Comparison of DSM-5 and proposed ICD-11 criteria for PTSD with DSM-IV and ICD-10: changes in PTSD prevalence in military personnel
Background: Recently, changes have been introduced to the diagnostic criteria for posttraumatic stress disorder (PTSD) according to the Diagnostic and Statistical Manual of Mental Disorders (DSM) and the International Classification of Diseases (ICD). Objectives:This study investigated the effect of the diagnostic changes made from DSM-IV to DSM-5 and from ICD-10 to the proposed ICD-11. The concordance of provisional PTSD prevalence between the diagnostic criteria was examined in a convenience sample of 100 members of the German Armed Forces. Method: Based on questionnaire measurements, provisional PTSD prevalence was assessed according to DSM-IV, DSM-5, ICD-10, and proposed ICD-11 criteria.
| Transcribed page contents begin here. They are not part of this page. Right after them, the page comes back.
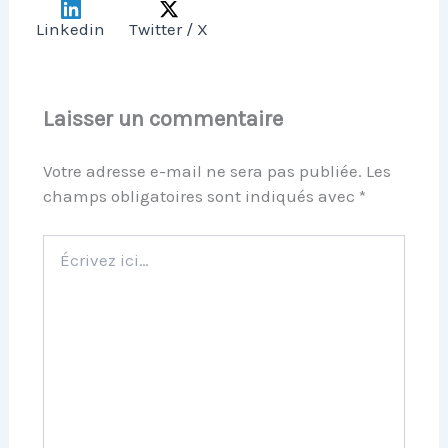
Linkedin
Twitter / X
Laisser un commentaire
Votre adresse e-mail ne sera pas publiée.
Les
champs obligatoires sont indiqués avec
*
Écrivez
ici…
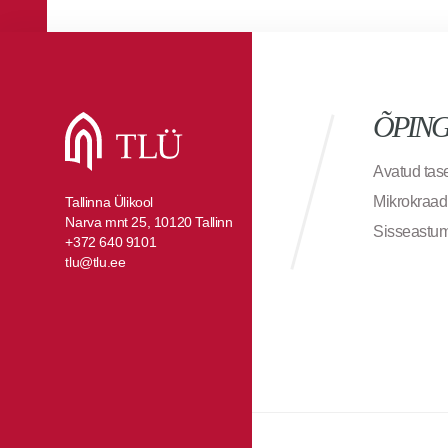
ÕPIN
Avatud ta
Mikrokraad
Tallinna Ülikool
Narva mnt 25, 10120 Tallinn
Sisseastu
+372 640 9101
tlu@tlu.ee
Consistency of the diagnostic status across the diagnostic systems was statistically evaluated. Results: Provisional PTSD prevalence was the same for DSM-IV and DSM-5 (both 56%) and comparable under DSM-5 versus ICD-11 proposal (48%). Agreement between DSM-IV and DSM-5, and between DSM-5 and the proposed ICD-11, was high (both p < .001). Provisional PTSD prevalence was significantly increased under ICD-11 proposal compared to ICD-10 (30%) which was mainly due to the deletion of the time criterion. Agreement between ICD-10 and the proposed ICD-11 was low (p = .014). Conclusion: This study provides preliminary evidence for a satisfactory concordance between provisional PTSD prevalence based on the diagnostic criteria for PTSD that are defined using DSM-IV, DSM-5, and proposed ICD-11. This supports the assumption of a set of PTSD core symptoms as suggested in the ICD-11 proposal, when at the same time a satisfactory concordance between ICD-11 proposal and DSM was given. The finding of increased provisional PTSD prevalence under ICD-11 proposal in contrast to ICD-10 can be of guidance for future epidemiological research on PTSD prevalence, especially concerning further investigations on the impact, appropriateness, and usefulness of the time criterion included in ICD-10 versus the consequences of its deletion as proposed for ICD-11.